Espíritu de concordia, unión y amor republicano. Eso fue la comuna. Si quieren les enseño la cicatriz. Muy buen café, buena nariz, resucita muertos, debe ser de tu patria, exótica, salvaje Raquel. Me duele todavía, nunca sanó bien. Por suerte no perdí la pierna. Sí, me cuidaron ella, y Celine y Jean Baptiste.

Una tarde, al salir renqueando de la casa de la mujer que lo sanó con más cariño que cataplasmas, se encontró en la Place de Vosges con el tintorero Bongrand. Sentados en un banco, frente a la casa que había sido de Victor Hugo, se les acercó una pareja de niños pordioseros. Jacques sintió una rabiosa iluminación. Ya había olvidado cómo se nos dividió la vida. El paraíso duró sesenta días. Puedo describirlo en pocas palabras. Toda la humanidad anterior, hombres, mujeres y especies anónimas, habían sido bestias. Una inmensa mayoría de bestias, inconscientes de que las cadenas más invencibles están hechas de ilusiones. De un golpe, el pueblo sin distinción de oficios abolió la pobreza. Se repartía con dignidad lo que el sol y la noche descubrían en las alacenas y en los campos, lo que empezaba a reverdecer en los huertos. No se sabe qué vino antes, si el olvido, el miedo, la traición o la matanza. Pero se nos dividió la vida. Y volvimos a ser bestias de carga. Aquí huele a sangre. Para construir este bulevar usaron sangre, porque la sangre tiene una viscosidad insuperable, eso decía Jacques (desconocía que el néctar de algunas frutas es tan viscoso como la sangre).

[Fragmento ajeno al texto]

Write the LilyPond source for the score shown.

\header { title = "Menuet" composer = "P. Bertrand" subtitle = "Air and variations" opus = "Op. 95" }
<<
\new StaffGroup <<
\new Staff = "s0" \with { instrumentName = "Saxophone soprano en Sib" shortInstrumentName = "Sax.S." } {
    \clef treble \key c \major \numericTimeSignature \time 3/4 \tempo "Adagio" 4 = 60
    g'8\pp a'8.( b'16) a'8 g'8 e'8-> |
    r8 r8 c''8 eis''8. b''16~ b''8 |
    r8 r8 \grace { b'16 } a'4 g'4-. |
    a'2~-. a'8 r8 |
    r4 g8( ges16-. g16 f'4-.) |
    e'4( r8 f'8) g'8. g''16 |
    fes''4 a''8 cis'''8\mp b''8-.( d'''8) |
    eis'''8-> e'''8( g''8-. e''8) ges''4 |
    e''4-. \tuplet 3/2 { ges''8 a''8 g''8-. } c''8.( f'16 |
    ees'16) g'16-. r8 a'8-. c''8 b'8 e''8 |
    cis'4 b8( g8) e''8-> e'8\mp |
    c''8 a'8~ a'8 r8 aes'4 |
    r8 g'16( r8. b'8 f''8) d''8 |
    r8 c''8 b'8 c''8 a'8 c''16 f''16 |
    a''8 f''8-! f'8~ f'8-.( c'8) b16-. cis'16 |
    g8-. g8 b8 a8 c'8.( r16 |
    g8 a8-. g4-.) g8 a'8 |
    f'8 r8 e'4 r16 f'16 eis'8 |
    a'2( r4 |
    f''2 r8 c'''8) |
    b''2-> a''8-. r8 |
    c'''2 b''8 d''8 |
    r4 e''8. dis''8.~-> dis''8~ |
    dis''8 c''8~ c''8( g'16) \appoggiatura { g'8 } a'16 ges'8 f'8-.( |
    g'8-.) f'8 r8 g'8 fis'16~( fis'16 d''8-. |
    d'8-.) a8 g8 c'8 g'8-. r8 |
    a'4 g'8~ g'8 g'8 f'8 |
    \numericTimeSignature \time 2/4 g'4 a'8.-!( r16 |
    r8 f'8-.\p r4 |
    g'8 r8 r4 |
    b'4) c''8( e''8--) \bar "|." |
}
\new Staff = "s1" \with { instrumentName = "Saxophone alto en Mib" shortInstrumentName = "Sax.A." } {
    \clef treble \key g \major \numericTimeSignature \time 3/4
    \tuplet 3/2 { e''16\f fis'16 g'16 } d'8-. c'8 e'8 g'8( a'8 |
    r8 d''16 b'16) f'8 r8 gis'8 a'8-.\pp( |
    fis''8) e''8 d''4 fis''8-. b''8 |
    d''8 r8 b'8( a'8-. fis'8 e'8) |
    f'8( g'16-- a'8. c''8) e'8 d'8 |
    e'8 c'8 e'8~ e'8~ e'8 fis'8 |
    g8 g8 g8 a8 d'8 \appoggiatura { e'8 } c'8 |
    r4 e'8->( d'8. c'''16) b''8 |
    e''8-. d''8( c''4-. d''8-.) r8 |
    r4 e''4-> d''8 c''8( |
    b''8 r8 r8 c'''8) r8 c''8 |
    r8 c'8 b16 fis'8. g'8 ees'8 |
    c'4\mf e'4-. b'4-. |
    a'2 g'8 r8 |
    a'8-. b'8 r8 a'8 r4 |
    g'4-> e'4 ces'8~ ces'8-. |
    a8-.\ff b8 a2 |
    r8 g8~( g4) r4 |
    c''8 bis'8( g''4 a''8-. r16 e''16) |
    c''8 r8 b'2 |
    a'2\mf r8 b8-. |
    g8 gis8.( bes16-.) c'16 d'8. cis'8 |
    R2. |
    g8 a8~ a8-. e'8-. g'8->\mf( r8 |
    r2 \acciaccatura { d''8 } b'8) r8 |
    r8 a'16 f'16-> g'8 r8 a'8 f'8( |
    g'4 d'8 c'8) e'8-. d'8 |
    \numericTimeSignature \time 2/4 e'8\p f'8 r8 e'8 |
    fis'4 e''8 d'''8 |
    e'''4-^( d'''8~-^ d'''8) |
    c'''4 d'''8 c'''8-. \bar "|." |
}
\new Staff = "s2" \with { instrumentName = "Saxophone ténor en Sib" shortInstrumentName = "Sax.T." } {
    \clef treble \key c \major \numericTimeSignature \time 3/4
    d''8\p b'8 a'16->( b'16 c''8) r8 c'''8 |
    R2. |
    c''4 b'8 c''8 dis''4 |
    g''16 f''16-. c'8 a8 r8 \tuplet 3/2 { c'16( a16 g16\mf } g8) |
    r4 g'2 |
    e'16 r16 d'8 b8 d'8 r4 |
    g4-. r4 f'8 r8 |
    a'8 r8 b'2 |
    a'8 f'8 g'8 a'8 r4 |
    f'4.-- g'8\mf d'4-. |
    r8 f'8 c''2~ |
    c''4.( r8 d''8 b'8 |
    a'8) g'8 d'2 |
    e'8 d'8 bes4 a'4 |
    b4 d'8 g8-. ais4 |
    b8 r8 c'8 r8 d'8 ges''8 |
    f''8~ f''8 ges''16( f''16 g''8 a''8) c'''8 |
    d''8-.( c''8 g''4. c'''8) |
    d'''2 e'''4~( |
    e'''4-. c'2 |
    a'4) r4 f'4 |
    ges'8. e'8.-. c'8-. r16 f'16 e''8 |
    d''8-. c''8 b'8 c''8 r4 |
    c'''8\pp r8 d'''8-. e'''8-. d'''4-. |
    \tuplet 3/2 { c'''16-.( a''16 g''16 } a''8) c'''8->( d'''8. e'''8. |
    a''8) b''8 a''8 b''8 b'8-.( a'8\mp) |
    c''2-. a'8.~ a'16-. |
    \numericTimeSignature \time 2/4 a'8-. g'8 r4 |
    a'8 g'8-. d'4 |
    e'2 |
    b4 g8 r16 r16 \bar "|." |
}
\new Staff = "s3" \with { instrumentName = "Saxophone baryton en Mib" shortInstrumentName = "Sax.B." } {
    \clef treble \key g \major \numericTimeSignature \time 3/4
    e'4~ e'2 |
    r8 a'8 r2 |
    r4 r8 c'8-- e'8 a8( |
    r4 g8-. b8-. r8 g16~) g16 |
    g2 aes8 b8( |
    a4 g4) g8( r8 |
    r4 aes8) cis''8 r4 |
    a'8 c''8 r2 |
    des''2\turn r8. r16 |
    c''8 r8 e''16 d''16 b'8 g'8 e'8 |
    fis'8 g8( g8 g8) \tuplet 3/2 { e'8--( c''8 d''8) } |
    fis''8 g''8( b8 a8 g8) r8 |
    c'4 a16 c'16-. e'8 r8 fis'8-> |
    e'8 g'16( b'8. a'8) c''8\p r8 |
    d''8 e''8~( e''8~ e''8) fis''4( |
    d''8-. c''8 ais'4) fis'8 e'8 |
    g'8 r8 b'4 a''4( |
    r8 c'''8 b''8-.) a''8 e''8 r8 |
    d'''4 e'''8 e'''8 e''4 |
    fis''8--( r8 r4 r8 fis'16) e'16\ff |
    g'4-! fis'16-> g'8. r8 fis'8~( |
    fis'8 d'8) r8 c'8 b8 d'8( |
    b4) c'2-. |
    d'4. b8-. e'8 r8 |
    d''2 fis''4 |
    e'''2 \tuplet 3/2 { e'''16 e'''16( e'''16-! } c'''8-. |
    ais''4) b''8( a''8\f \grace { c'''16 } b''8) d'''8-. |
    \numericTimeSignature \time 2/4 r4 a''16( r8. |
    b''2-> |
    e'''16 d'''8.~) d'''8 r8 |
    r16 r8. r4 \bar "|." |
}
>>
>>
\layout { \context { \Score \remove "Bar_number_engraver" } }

Jacques está loco, no lo recibiré más, decide Alice. La elegancia es limpieza. A quién se le ocurre echar de menos al París de las hambrunas, del paté de hígados de rata, de las tabernas sucias con globos de cristal empañados, de los callejones tortuosos donde la carne iba en busca de hojas asesinas. Y yo para qué quiero lucir elegante, dice Raquel, adivinando los pensamientos de la prima. Prefiero pintar, cantar. No hagas tantas muecas, Raquel, dice Alice. Qué idiota eres.

A Raquel no le molesta que le digan idiota. Es una ventaja ser la zurrapa, lo que quedó en el fondo de la voluntad reproductora de su madre tras varios abortos. Tiene sus privilegios ser hija de personas maduras. El padre le decía Pulgarcita y la madre la vestía de muñeca. Estos parisinos tan duros y civilizados son bastante ridículos. Hasta qué punto, pensó entonces, ante la gestualidad de Jacques, ante su recitación palabra por palabra de proclamas altisonantes, la guerra es cuestión de música mala más que de armas.

Parecer idiota otorga ventajas, como cuando el mozo presenta la cuenta en una bandejita de plata. Jacques monta en cólera, amenaza con retar a duelo al traidor a su clase. Alice la mira, exigiéndole lo imposible. Tú sabes que yo no tengo un centavo, dice Raquel, levantándose de la mesa y estirando los brazos para despedir al sol poniente.